Some years ago I had been involved in a small way with the late
Polish Government (In Exile) during the Cold War period, and
earlier this year was invited to attend several ceremonies that
were to take place in both Krakow (Poland), and also the Czech
Republic. I was accompanied by my wife Marilyn, my cousin Basil
and his wife Raewyn. While at Krakow we attended several functions
and there was a day spare for participants to take in various
tours of the city and the countryside.
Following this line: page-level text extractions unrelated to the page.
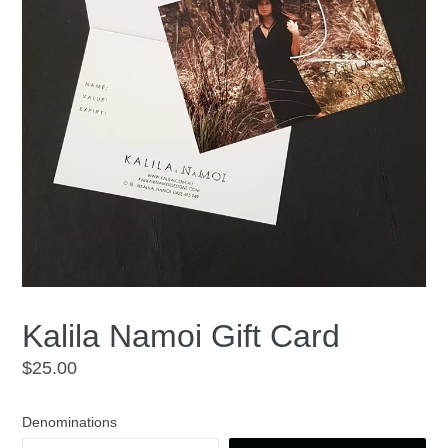
Kalila Namoi Gift Card
Regular
$25.00
price
Denominations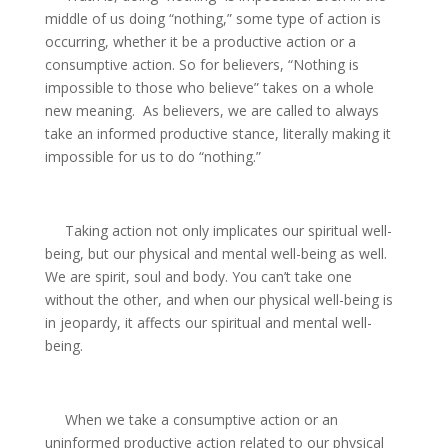
middle of us doing “nothing,” some type of action is
occurring, whether it be a productive action or a
consumptive action. So for believers, “Nothing is
impossible to those who believe” takes on a whole
new meaning.
As believers, we are called to always
take an informed productive stance, literally making it
impossible for us to do “nothing.”
Taking action not only implicates our spiritual well-
being, but our physical and mental well-being as well.
We are spirit, soul and body. You can’t take one
without the other, and when our physical well-being is
in jeopardy, it affects our spiritual and mental well-
being.
When we take a consumptive action or an
uninformed productive action related to our physical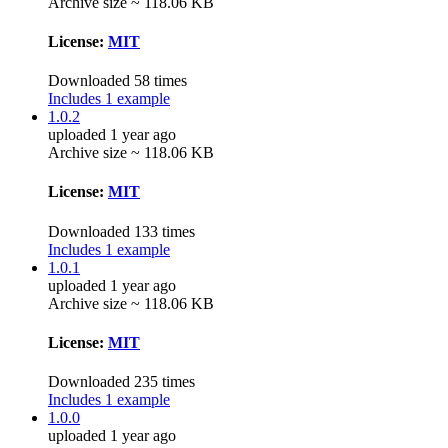
Archive size ~ 118.06 KB
License:
MIT
Downloaded 58 times
Includes 1 example
1.0.2
uploaded 1 year ago
Archive size ~ 118.06 KB
License:
MIT
Downloaded 133 times
Includes 1 example
1.0.1
uploaded 1 year ago
Archive size ~ 118.06 KB
License:
MIT
Downloaded 235 times
Includes 1 example
1.0.0
uploaded 1 year ago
The day tours arranged
for us were either to Czestochowa, the site of Poland's shrine
to the Madonna; or to Auschwitz Concentration Camp.
We decided to go to Auschwitz as it was a full day's journey
and would also give us an opportunity to see much of the Polish
countryside, as well as view the ruins of whatever was left of
Auschwitz.
To our astonishment Auschwitz was almost perfectly preserved
and was split into three large camps spread over an area of about
10 Kilometers, numbered:
Auschwitz 1 (a slave labour camp)
Auschwitz 2 (a death camp)
and
Auschwitz 3 (a chemical munitions factory).
Apart from the destruction of the crematoriums as Auschwitz 2,
by the Nazi's at the end of WWII, virtually everything else remained;
the electric wires, the barracks, and the guard towers. The crematoriums
at Auschwitz 1 (an old Polish Army barracks) were still there
so it was very easy to see how the bodies of those many millions
of humans were disposed of. An ex-soldier myself I was used to
the acceptance of death, but nothing ever on this scale, and
as our guide Stanislaus (himself a survivor) related the various
statistics to us, it was only a short time before my mind became
numb as to what I was witnessing at first hand. I was OK throughout
the tour, that was until we were taken into one particular barrack
room that was stacked from floor to ceiling with thousands of
pairs of children's shoes and from then on I just wanted the
tour to end. Finally Stanislaus took us into a barracks room
that was set up as a courtroom in Auschwitz 1. This was the place
where camp workers from the slave labour camp workers were tried
for a variety of offences; the punishment for which was invariably
death by firing squad at the Killing Wall. The final indignity
suffered by these men and women was that in a room beside the
Killing Wall was an old style wash-house where they were required
to strip naked and wash their blue and white striped uniforms
for the next re-issue. They were then shot naked.
The Killing Wall itself was a brick wall set within a courtyard
between two double storied red brick barracks, and in front of
the wall was a monument to all of those who had been executed
at that spot. The entire area had a real presence about it and
many people chose not to approach the wall. A Jewish lady who
was with us (Ada Steiner), and who was an Auschwitz survivor
herself went forward with her two adult daughters to lay some
flowers, and I asked if I might take their photograph, which
I did and then as I opened my camera bag to change films was
surprised to see an NZRSA poppy lying at the bottom of the bag,
I guess since last ANZAC Day.
I laid the poppy at the foot of the wall, said a silent prayer
for all of the souls who were murdered at this spot and then
rejoined my family; the poppy looked somewhat small and insignificant
set amongst the many wreaths and garlands of flowers, but it
was something from home, a small piece of New Zealand left as
a gesture. Lest we forget.
© Mike Subritzky 1998
(Mike Subritzky is a retired soldier who served as a Peace-Keeper
in Rhodesia in 1979-1980. He is a well known New Zealand writer,
author and poet. His book on the history of the New Zealand involvement
in the Vietnam War is a national reference).